Posts Tagged ‘one-off flub’

A 200 kilometer wild goose chase. I don’t mind. Really.

June 2, 2011

It was late when I got the call

About a person, a car, and a wall.

     When I did arrive

     After quite a long drive

My skills were not needed at all.

Synopsis:  I’m a family practitioner from Sioux City, Iowa.  On sabbatical to dance back from the verge of burnout, I’m having adventures and working in out-of-the-way places.  Right now I’m living in Amberley, and working the last week of a four-week assignment in Waikari, less than an hour from quake-stricken Christchurch, in New Zealand’s South Island. 

Yesterday my clinic hummed along at a steady pace.  I saw a lot of farmers and a few teachers and school kids.  The younger children make up a fair chunk of the patient load.

Now in the last month of Southern Hemisphere autumn, the sun goes down early, and I loaded the PRIME medical kit into the car for my last night on call here in Waikari/Amberley.

I stopped off at the clinic in Amberley to pick up my two beepers; one of the receptionists informed me that, under the mistaken impression I would work an evening clinic, I had a patient at 5:45.

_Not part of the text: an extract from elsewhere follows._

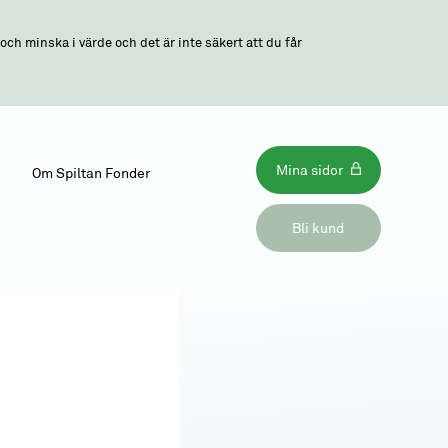
ch minska i värde och det är inte säkert att du får
Mina sidor
Om Spiltan Fonder
Bli kund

I don’t get annoyed with one-time (or, as the Kiwis say, a one-off) flubs any more.  I nodded, waited for the patient to arrive, had a great conversation, made some lifestyle modification recommendations, and refilled a prescription. 

I drove home in the dark. Bethany and I went to the Thai restaurant and afterwards played Scrabble.  I was about to start practicing my (borrowed) saxophone when one of my two beepers went off.

The St John Ambulance dispatcher sounded a bit abrupt over the phone, and in places, hard to understand.  A motor vehicle accident, she said, and specified a location.

Without geography you’re nowhere.

I had her repeat the location, which still didn’t make any sense, but, hey, OK, not mine to reason why.  After all, I have a GPS.

Hold on, I told her, and I called my back-up.

You’ll do fine, she told me, if you have your ATLS certification that’s more sophisticated than PRIME.

I called the dispatcher back.  The more I tried to find out where I needed to go the more annoyed she got with me, but, darn it, I’m not about to set off in a hurry to an undisclosed location. 

I didn’t recognize the name of the town, and she had to spell PARNASSUS.  But, feeling it an emergency, I had no time for internet map research.

Bethany, thankfully, volunteered to come with me.

With the revolving green light on the roof we set off north.  Ten kilometers out of town, I had Bethany call the ambulance people again.  Where?

“Ten kilometers north of Parnassus, which is ten kilometers north of Cheviot,” I heard Bethany repeat as I passed the sign saying CHEVIOT 59K at a speed in excess of the 100 KPH limit.

As the kilometers whizzed by at the rate of 1.6 to a mile, I thought things through and realized that minutes wouldn’t make a difference.  I fell in behind three semis and had Bethany unplug the light.

North of Waipara the road grows tight curves and a one-lane bridge.  We sang some Bob Dylan songs.  We passed Cheviot and Parnassus, and 11 kilometers later came to the scene.

Three fire engines and four police cars flashed their lights.  I drove on the wrong side of the road past the backed-up traffic, announced myself to the cop with the STOP sign, and parked behind a fire truck.

As I got out of the car, a paramedic came to me from the ambulance.

The patient, already aboard the helicopter, would take off at any moment. 

I stood on the asphalt as the chopper lifted, fingers in my ears, clinging to the bill of my cap, with walls of limestone setting the stage for the brutal reality of theater in the streets, grateful the patient hadn’t needed my services.

We drove back at a more sedate pace.  I filled the tank in Amberley in case I received another 200 K round-trip call.  After three hours on the road we came back to the flat with jangled nerves, and slept poorly.

Adrenaline kept me going through the day; at my exit interview this evening I learned I could have refused the call for being too far away.